La Russie a démontré depuis plus de 30 ans qu’elle n’a jamais voulu envahir quoi que ce soit. Elle a toujours voulu faire partie du monde de l’après-guerre froide, mais elle a été mise à l’écart et méprisée par le racisme occidental.
L’OTAN a progressé, l’ex-URSS s’est fragmentée et un conflit ouvert n’a éclaté qu’après plusieurs « révolutions de couleur », après la guerre du Donbass, après huit années de tromperie occidentale et la menace de l’Ukraine de rejoindre l’OTAN. La Russie s’est impliquée en Ukraine parce qu’on ne lui a pas laissé d’autre choix.
Le plan continue : alors que les États-Unis se concentrent sur leur confrontation globale avec la Chine, l’Europe restera un champ de bataille contre la Russie. Pour y parvenir, il y a une contradiction à surmonter : créer une conscience européenne unitaire, mais centrée sur la haine de la Russie ; être fier des valeurs mondialistes et non des valeurs nationales ; une unité mais sans souveraineté propre.
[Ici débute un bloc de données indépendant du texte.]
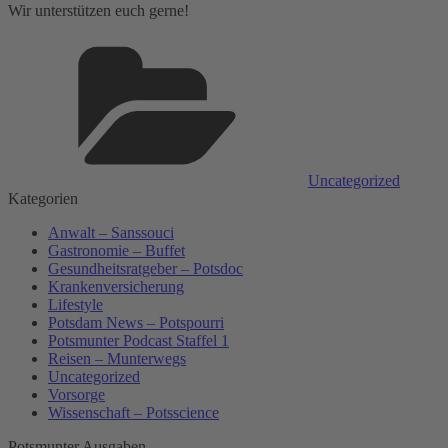
Wir unterstützen euch gerne!
Kategorien
Uncategorized
Kategorien
Anwalt – Sanssouci
Gastronomie – Buffet
Gesundheitsratgeber – Potsdoc
Krankenversicherung
Lifestyle
Potsdam News – Potspourri
Potsmunter Podcast Staffel 1
Reisen – Munterwegs
Uncategorized
Vorsorge
Wissenschaft – Potsscience
Potsmunter Ausgaben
Être nationalistes, être identitaires, être fiers de chacun de leurs peuples, est interdit aux Européens.
L’histoire des coalitions occidentales en conflit avec la Russie s’est TOUJOURS mal terminée. Appeler à une croisade contre la Russie est un peu compliqué de nos jours : l’Europe ne croit pas en Dieu, la Russie oui ; personne ne se bat jusqu’à la mort dans un autre pays, pour son propre pays, la Russie oui ; personne ne meurt pour la démocratie, les droits LGBTI ou les phoques… Pour Dieu et la patrie, oui.
C’est pourquoi ils appellent avec émotion à la défense de l’Europe. Le problème est de le faire après 80 ans de propagande accusatrice, après 80 ans de dénigrement des valeurs de sacrifice, de patriotisme et d’honneur ; après 80 ans à proclamer l’Europe comme le contraire de la guerre, pour laver nos « horribles péchés contre l’humanité » commis au fil des siècles… Ont-ils l’intention de renverser rapidement toute cette sale propagande, ou tout cela n’est-il qu’un coup de pub ? Peut-être que les intellectuels officiels gagnent simplement leur salaire en écrivant et en agissant contre toute logique, afin que leurs maîtres soient contents et que tout le système puisse continuer.
Si la guerre entre les enragés de l’Union européenne et la Russie éclate enfin et que les Américains restent là à regarder, avec nos pays ruinés et notre jeunesse disparue… De qui diront-ils que c’est la faute ?
Pour lutter « pour la démocratie et la liberté », ces démons sont capables d’établir un régime dictatorial dans toute l’Union européenne. Ils nous diront que c’est une « situation exceptionnelle temporaire » et ils la maintiendront pendant des années, avec tous les droits sociaux abrogés, au nom de la légalité la plus pompeuse. Il ne sera plus nécessaire d’écarter les candidats présidentiels gênants. Les partis (les « mauvais », bien entendu) seront interdits et il n’y aura pas d’élections.